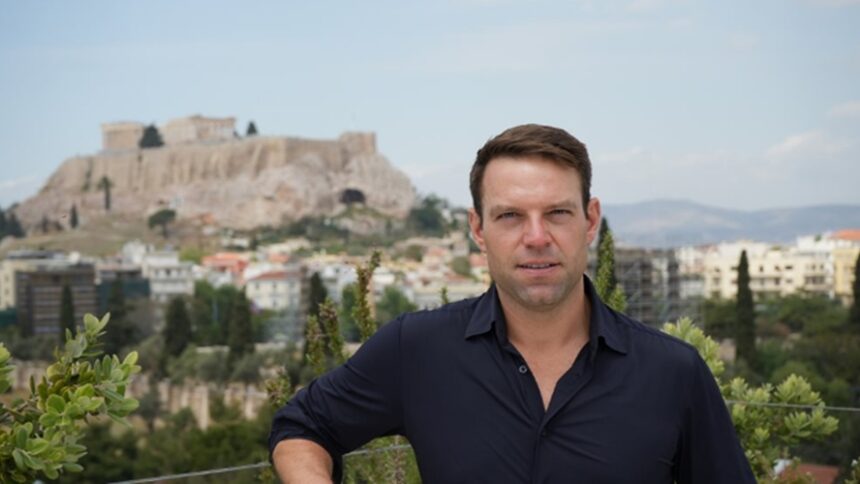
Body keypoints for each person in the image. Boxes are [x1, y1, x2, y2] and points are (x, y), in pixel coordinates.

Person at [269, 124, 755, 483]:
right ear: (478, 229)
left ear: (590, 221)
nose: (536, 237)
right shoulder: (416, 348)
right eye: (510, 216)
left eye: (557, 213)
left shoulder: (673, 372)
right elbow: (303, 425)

....

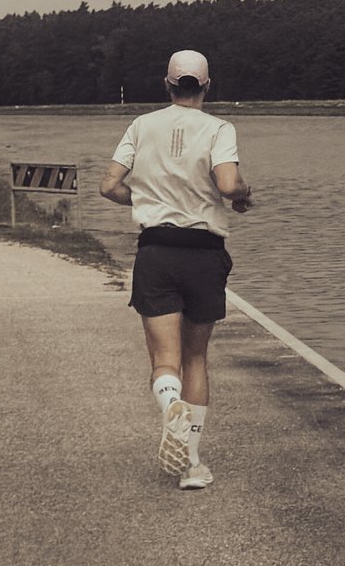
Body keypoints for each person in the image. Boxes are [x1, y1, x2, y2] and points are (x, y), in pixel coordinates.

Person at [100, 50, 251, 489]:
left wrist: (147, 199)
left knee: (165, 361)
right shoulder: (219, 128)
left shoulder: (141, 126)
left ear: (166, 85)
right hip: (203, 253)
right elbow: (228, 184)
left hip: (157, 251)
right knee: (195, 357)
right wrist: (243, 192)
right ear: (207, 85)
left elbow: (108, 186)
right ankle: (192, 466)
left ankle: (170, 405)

....

• WHAT IS EXPECTED
Copy each line from the records above that includes the string "left".

• EXERCISE RESULT
left ear: (590, 221)
left eye: (557, 213)
left shoulder: (673, 372)
left wrist: (147, 199)
left knee: (165, 361)
left shoulder: (141, 126)
left ear: (166, 85)
left hip: (157, 251)
left elbow: (108, 186)
left ankle: (170, 405)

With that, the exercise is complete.